Sifting through some event coverage that had just been sent over from Thailand, our track pad swiping fingers lifted the instant we noticed a Civic EG doing a nasty rear-wheel-drive burnout. A closer look revealed it wasn't one of the standard swaps that, for a few decades now, so many Honda enthusiasts have pieced together in their garage during a weekend wrench-a-thon. Furthermore, it wasn't a slick reimagining of Honda's S2000 drivetrain layout picked apart and transferred to a bubbly hatchback. No, it was something we—and we're pretty sure you—haven't seen before.
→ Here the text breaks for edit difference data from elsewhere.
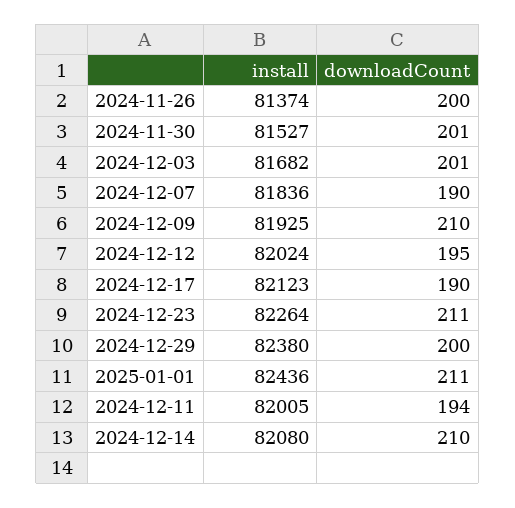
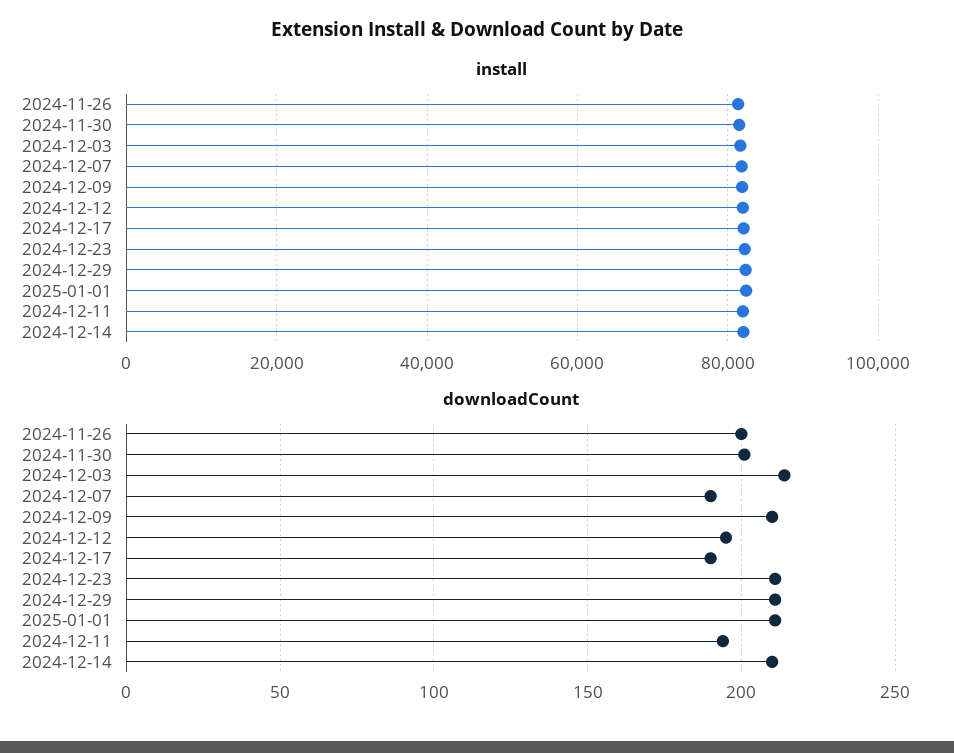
downloadCount, 2024-12-03: 201 -> 215
downloadCount, 2024-12-29: 200 -> 210

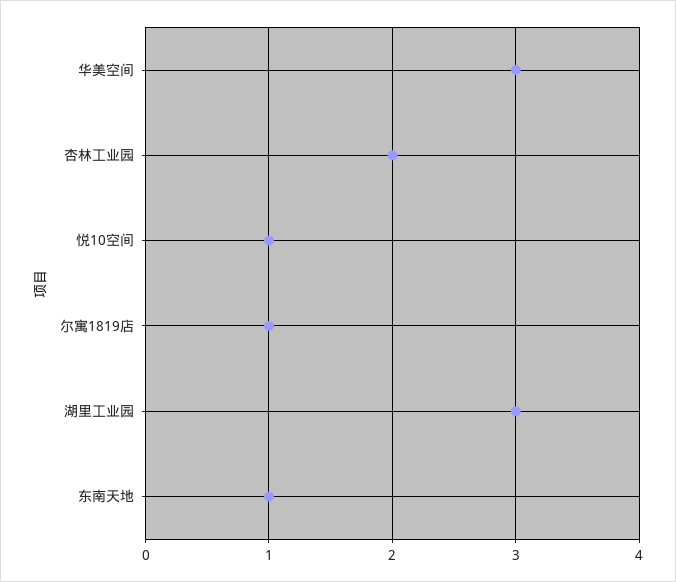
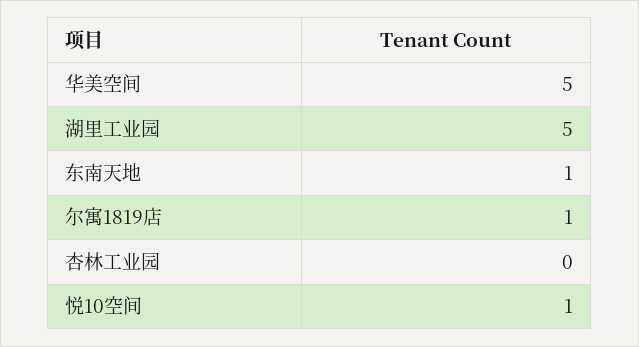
华美空间: 3 -> 5
杏林工业园: 2 -> 0
湖里工业园: 3 -> 5

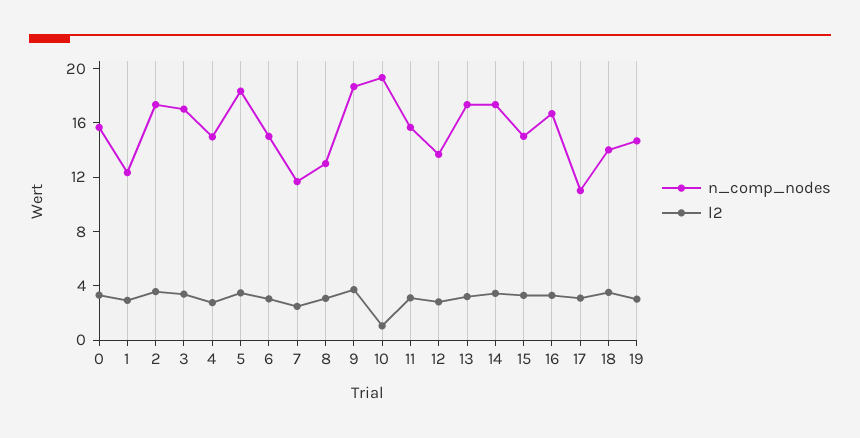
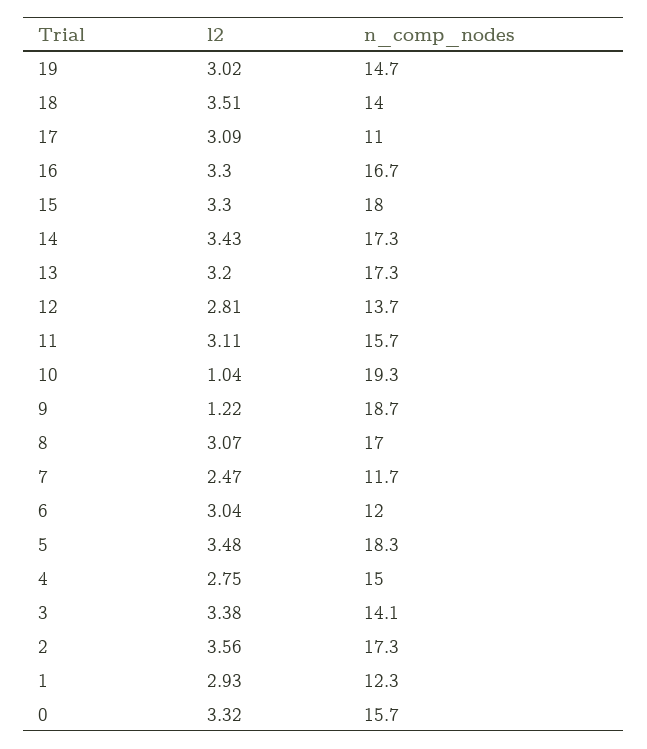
n_comp_nodes, 3: 17 -> 14.1
n_comp_nodes, 6: 15 -> 12
n_comp_nodes, 8: 13 -> 17
l2, 9: 4 -> 1.22
n_comp_nodes, 15: 15 -> 18

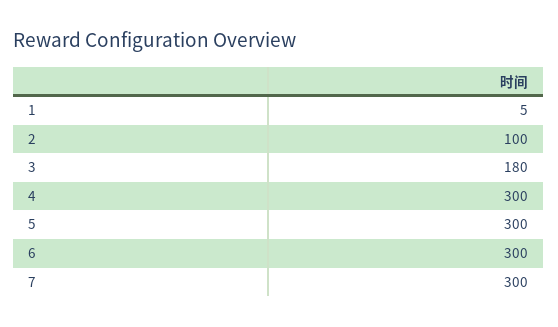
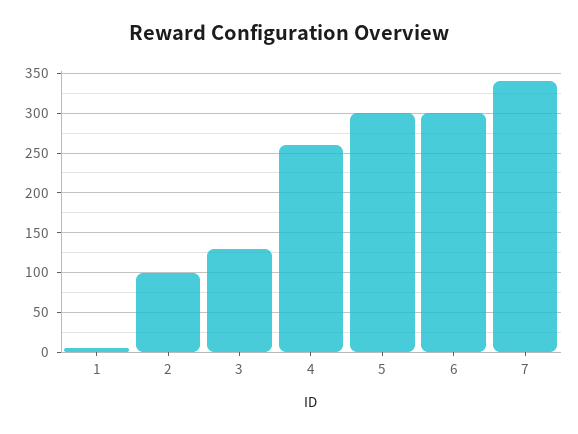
3: 180 -> 130
4: 300 -> 260
7: 300 -> 340

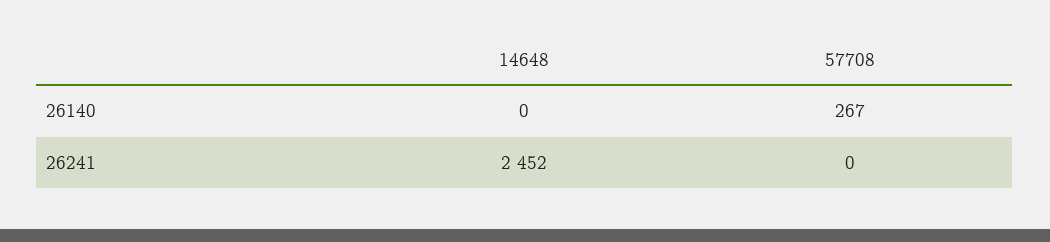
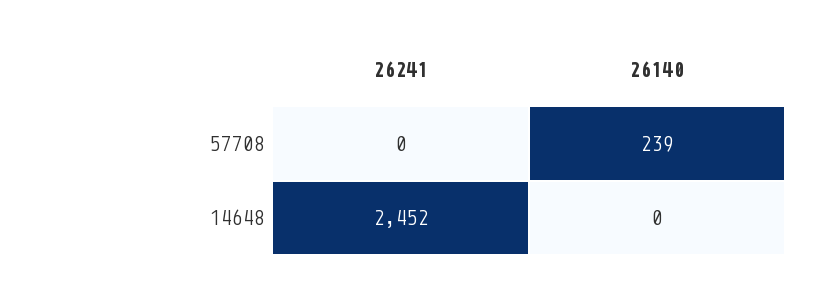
57708, 26140: 267 -> 239

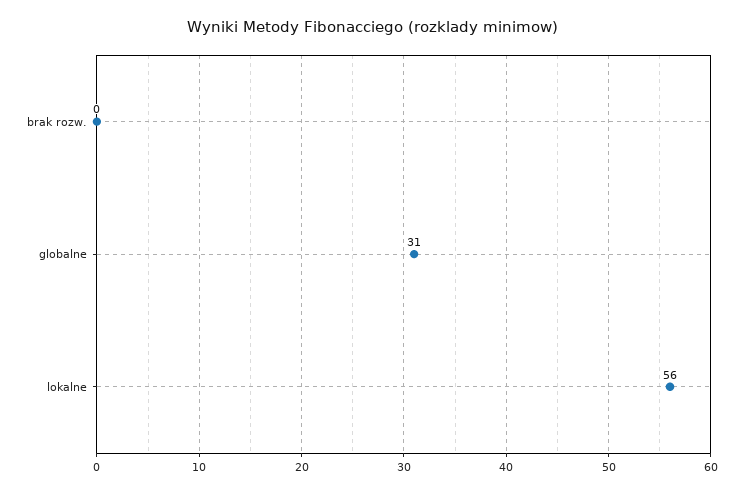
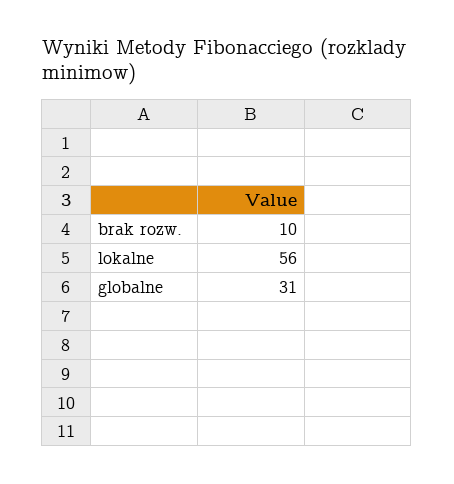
brak rozw.: 0 -> 10

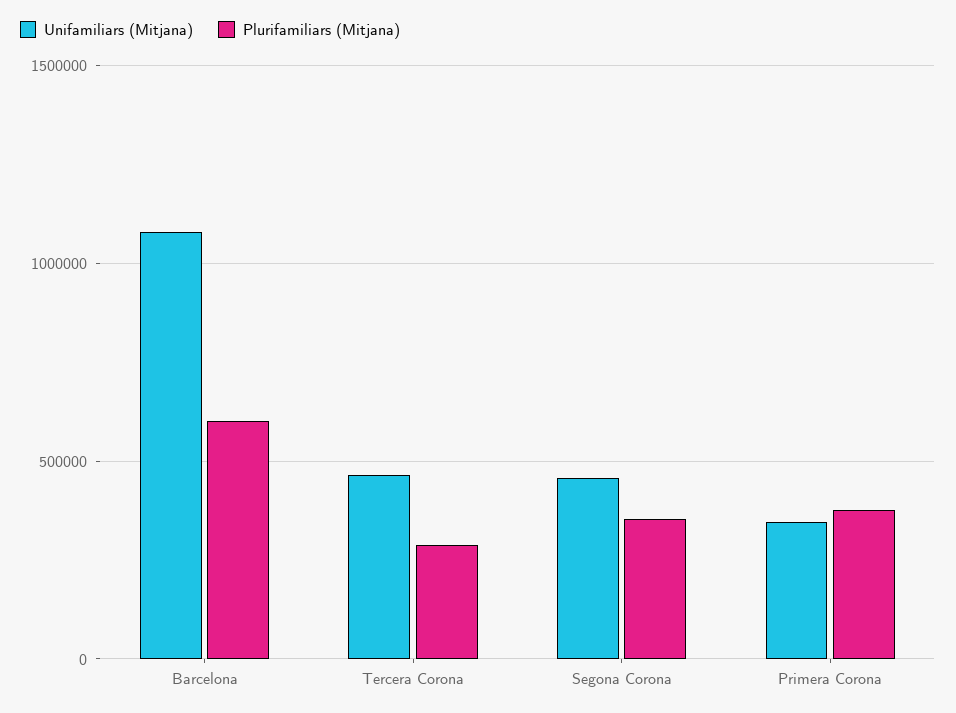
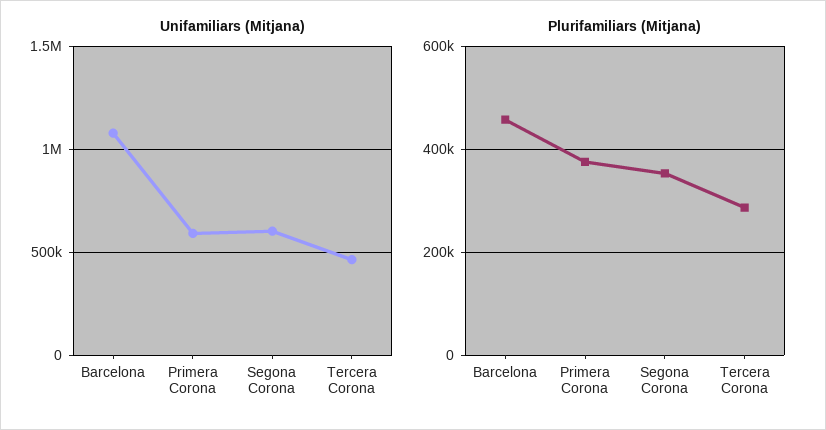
Plurifamiliars (Mitjana), Barcelona: 600000 -> 460000
Unifamiliars (Mitjana), Segona Corona: 450000 -> 600000
Unifamiliars (Mitjana), Primera Corona: 350000 -> 600000

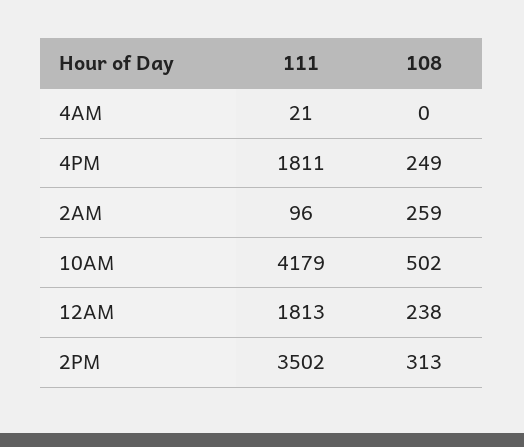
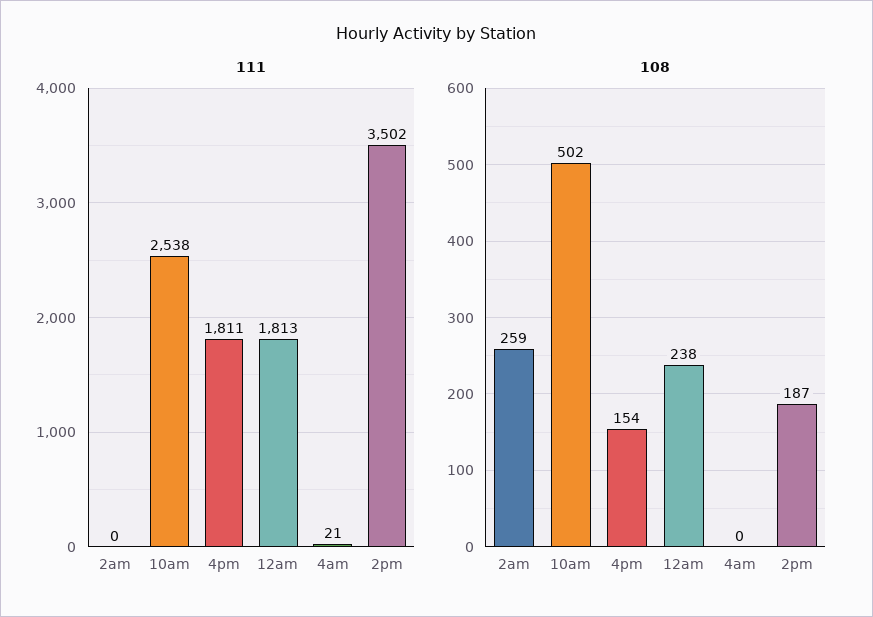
108, 4PM: 249 -> 154
111, 2AM: 96 -> 0
111, 10AM: 4179 -> 2538
108, 2PM: 313 -> 187

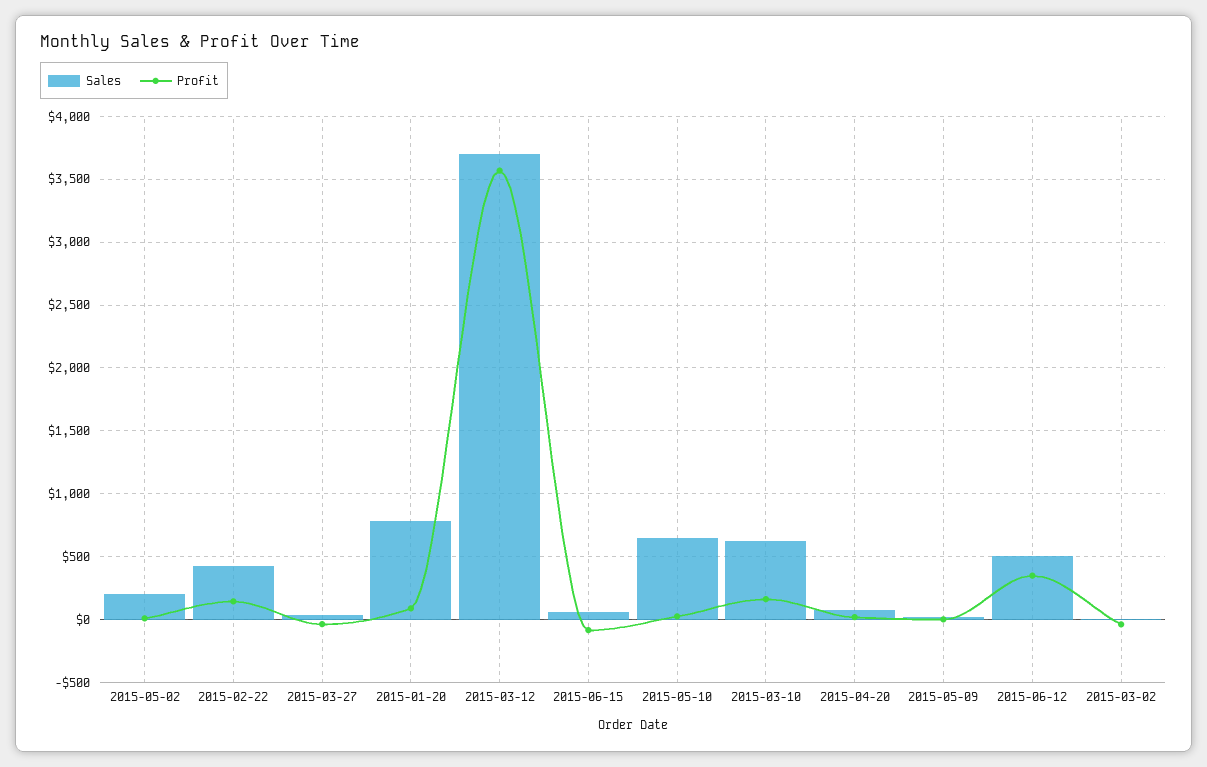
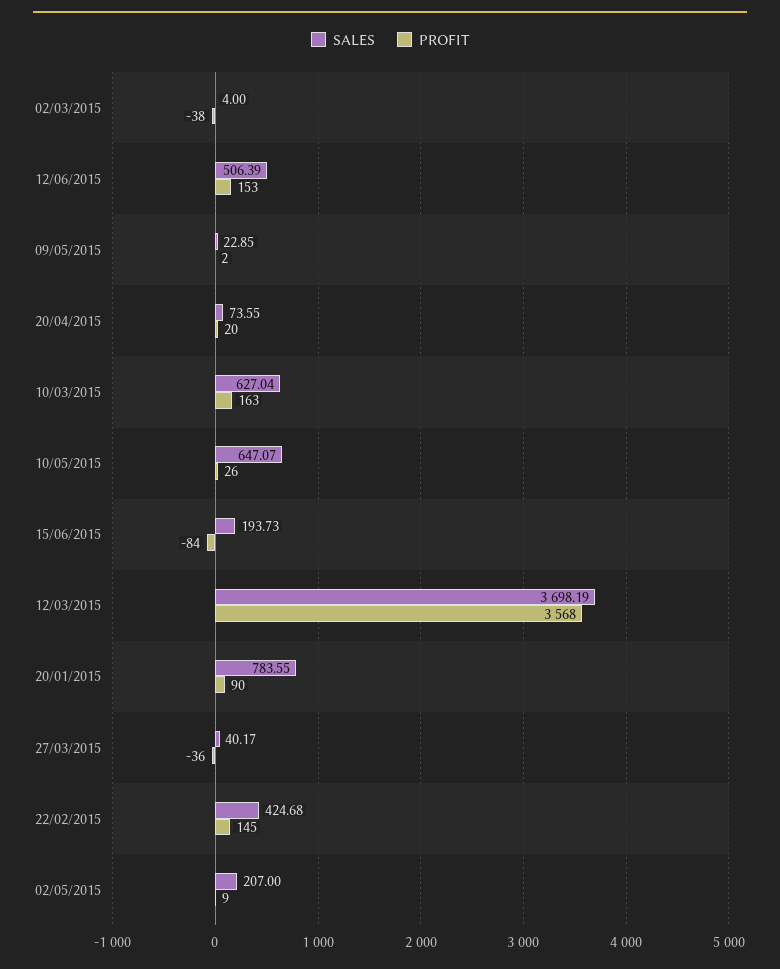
Sales, 2015-06-15: 50 -> 193.73
Profit, 2015-06-12: 350 -> 153

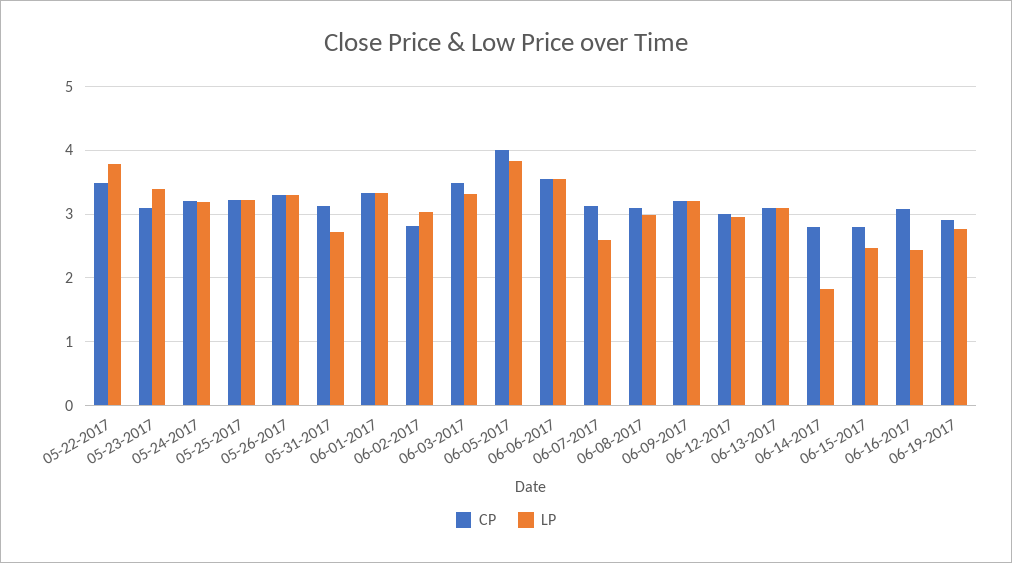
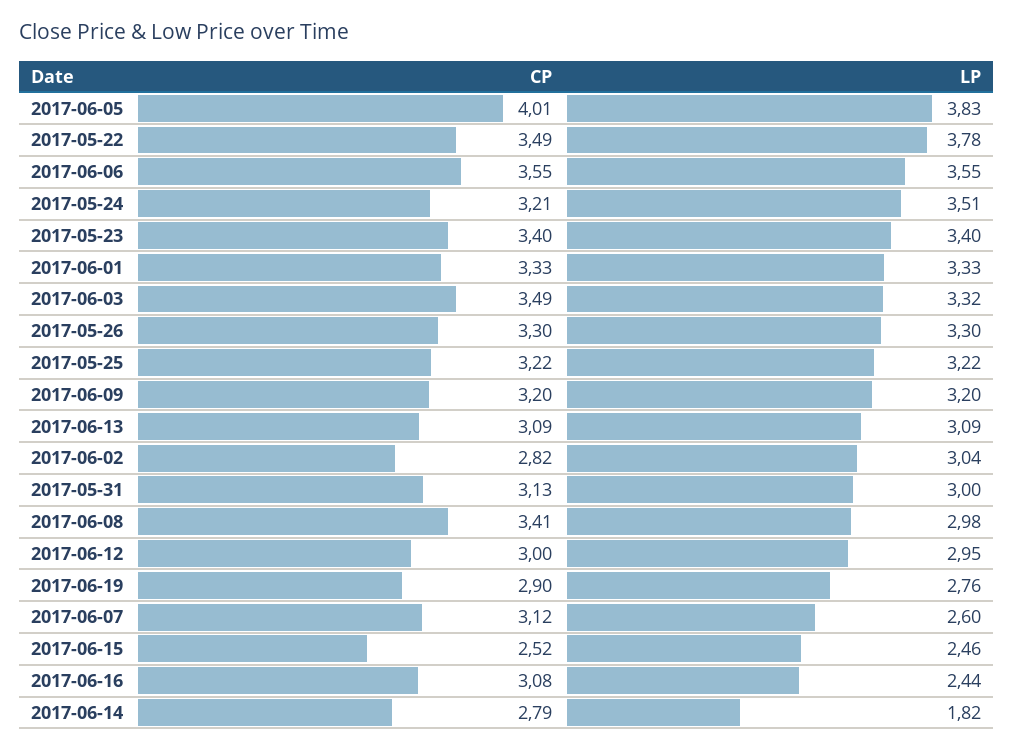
CP, 05-23-2017: 3.1 -> 3.4
LP, 05-24-2017: 3.2 -> 3.51
LP, 05-31-2017: 2.7 -> 3
CP, 06-08-2017: 3.1 -> 3.41
CP, 06-15-2017: 2.8 -> 2.52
Wanchai Padthamang is the owner of this '93 hatchback, and he doesn't have a long list of Civic and Integra builds sprawled across his resume. Instead, he's gone through a number of rear-wheel-drive projects. The idea for this wild, V-8-powered build was born out of a little disbelief mixed with a healthy serving of vengeance. While Wanchai was taking part in a local Gymkhana event, things were going great until his 700hp, 2JZ-swapped Nissan S13 had its proverbial lunch eaten by a naturally aspirated Civic. "I felt the Civic EG body was much more agile and lighter with its NA setup compared to my 180SX, so I chose the EG body on those merits," he recalls. "To me, it's different and more challenging than using common sports car platforms like the Supra, Silvia, or Skyline."
His research into building a Civic of his own began immediately, and he found the mid-'90s hatchback wheelbase is actually longer than his previously mentioned 180SX, making it ideal for the sort of drift activities he enjoys taking part in. The only problem being that smoking the front tires while the car's ass dragged behind him wasn't his idea of a good time. The plan to convert it to rear-wheel drive would, of course, include a new powerplant, but rather than settling for a K-series swap and power-adders, Wanchai opted for something far more potent right out of the box: Toyota's 3UZ VVT. He explains, "Honda engines have small displacement, and if you need a high-horsepower setup, you'll need to invest a lot of money. Then there is the durability issue. I also wanted something different and an engine with which I was more familiar."
Found under the hood of various Lexus and Toyota Crown models, the all-aluminum 4.3L V-8 is compact enough to cuddle between the shoulders of Honda's most commonly swapped Civic chassis. The sizable gap you see between the EG's front core support and the front of the 3UZ was intentional in order to push the engine further back—part of Wanchai's plan to find that perfect weight balance. "The current weight is 1,100 kilograms (2,425 pounds) but, as we speak, the car is being weight reduced. The aim is to hit 1,000 kilograms (2,205 pounds) and close to a 50/50 weight balance through carefully placing components and corner weight balancing."
To gain those precious inches and set the V-8 and its 350Z six-speed transmission further back uninterrupted, the Civic's firewall was modified and, admittedly, the metal massaging on the firewall isn't the prettiest, but it wasn't intended to be. The sole purpose behind shoehorning those mighty eight cylinders in place of the original gas-sipping four-banger is strictly in the name of performance. To that end, the radiator (which you no doubt noted is missing from the grille opening) has actually been relocated to the rear underside of the vehicle, just above the titanium dual exhaust that exits under the center of the bumper.
One of the reason's the 3UZ swap fits so well and with room to spare, is because other than the pie-cut intake tubing that feeds the beast, almost everything else under the hood has been moved or deleted entirely. Stare a little harder and you might notice the shock towers aren't native to this chassis. In order to meet the demands of the 4.3L and to once again work with something he was very familiar with, Wanchai grafted in Nissan S14 suspension and chassis mounts up front to work in conjunction with S13 suspension counterparts in the rear. TunerConcept coilovers, various adjustable suspension arms, and custom "drift-friendly" knuckles all help to dial in the one-of-a-kind setup.
Power is nothing without control, and squeezing 18x11 rear wheels wrapped in 265-series tires under the arches of a fifth-gen Civic without Back to the Future-spec camber dimensions wouldn't be possible without a widebody treatment. Karn Fiber of Thailand provided the girth needed to make it happen. Screwed into place, the add-ons are easy to replace when the inevitable happens during drift encounters, and a modular, chrome blue vinyl wrap ensures that even the aesthetic downtime is minimal.
As with any good competition vehicle, even the most basic of interior amenities were ditched in order to continue the weight loss program. The original dash and door panels were replaced by featherweight carbon-fiber versions, and you'll find little more than a set of bucket seats and a fuel cell—all surrounded by a system of bars that make up the custom 'cage for a worst-case scenario.
More corner balancing and additional weight removal are the priorities, but the car's already been let loose at a few events with Wanchai setting his sights on more Gymkhana and drift competitions and demos. The very idea of building a rear-wheel-drive Civic is unique in and of itself, but toss in Toyota's husky 3UZ, then tack on the S-chassis suspension makeover, and you get a feel for just how wild some of the builds from Thailand's booming enthusiast community really are.